» EXERCISE DESCRIPTION:
Write out the data below exactly as given, without any of its pictures.

[Transcribed page contents]
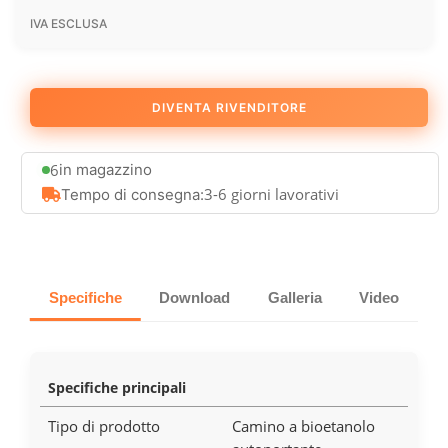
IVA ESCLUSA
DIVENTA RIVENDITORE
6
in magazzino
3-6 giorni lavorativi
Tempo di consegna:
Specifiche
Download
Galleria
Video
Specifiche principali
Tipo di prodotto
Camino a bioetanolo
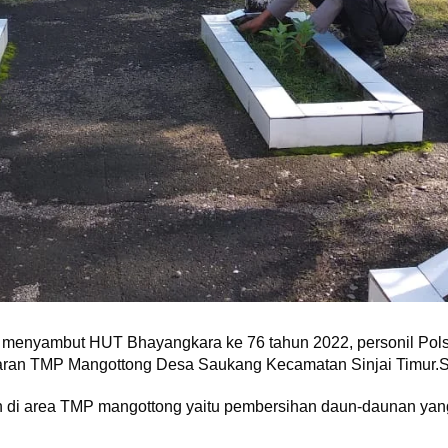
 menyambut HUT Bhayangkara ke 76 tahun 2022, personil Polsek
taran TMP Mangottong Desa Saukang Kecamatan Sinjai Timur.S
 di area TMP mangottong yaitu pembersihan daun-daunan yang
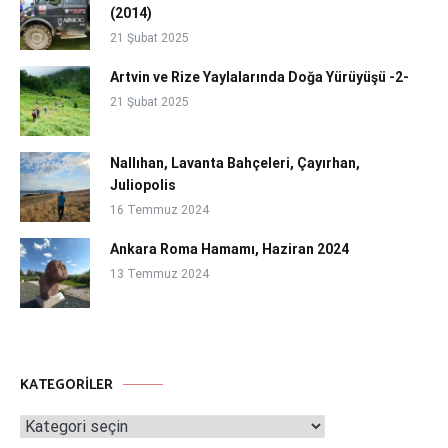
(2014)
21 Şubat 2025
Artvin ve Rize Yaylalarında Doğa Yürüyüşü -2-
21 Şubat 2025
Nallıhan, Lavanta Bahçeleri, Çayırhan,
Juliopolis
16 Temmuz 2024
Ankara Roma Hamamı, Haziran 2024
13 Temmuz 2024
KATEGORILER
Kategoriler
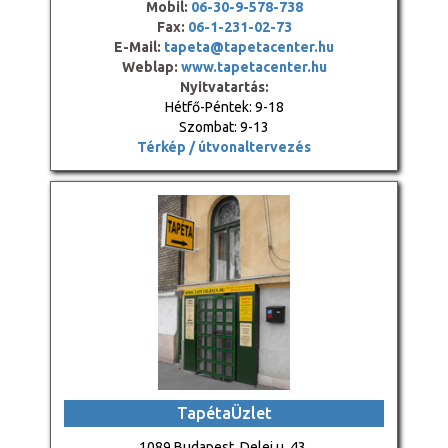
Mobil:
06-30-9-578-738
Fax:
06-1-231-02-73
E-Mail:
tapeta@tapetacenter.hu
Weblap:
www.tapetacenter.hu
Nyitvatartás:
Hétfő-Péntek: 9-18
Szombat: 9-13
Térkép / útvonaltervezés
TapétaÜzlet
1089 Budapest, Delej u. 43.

» RESPONSE:
IVA ESCLUSA
DIVENTA RIVENDITORE
6
in magazzino
3-6 giorni lavorativi
Tempo di consegna:
Specifiche
Download
Galleria
Video
Specifiche principali
Tipo di prodotto
Camino a bioetanolo
 menyambut HUT Bhayangkara ke 76 tahun 2022, personil Polsek
taran TMP Mangottong Desa Saukang Kecamatan Sinjai Timur.S
 di area TMP mangottong yaitu pembersihan daun-daunan yang
(2014)
21 Şubat 2025
Artvin ve Rize Yaylalarında Doğa Yürüyüşü -2-
21 Şubat 2025
Nallıhan, Lavanta Bahçeleri, Çayırhan,
Juliopolis
16 Temmuz 2024
Ankara Roma Hamamı, Haziran 2024
13 Temmuz 2024
KATEGORILER
Kategoriler
Mobil:
06-30-9-578-738
Fax:
06-1-231-02-73
E-Mail:
tapeta@tapetacenter.hu
Weblap:
www.tapetacenter.hu
Nyitvatartás:
Hétfő-Péntek: 9-18
Szombat: 9-13
Térkép / útvonaltervezés
TapétaÜzlet
1089 Budapest, Delej u. 43.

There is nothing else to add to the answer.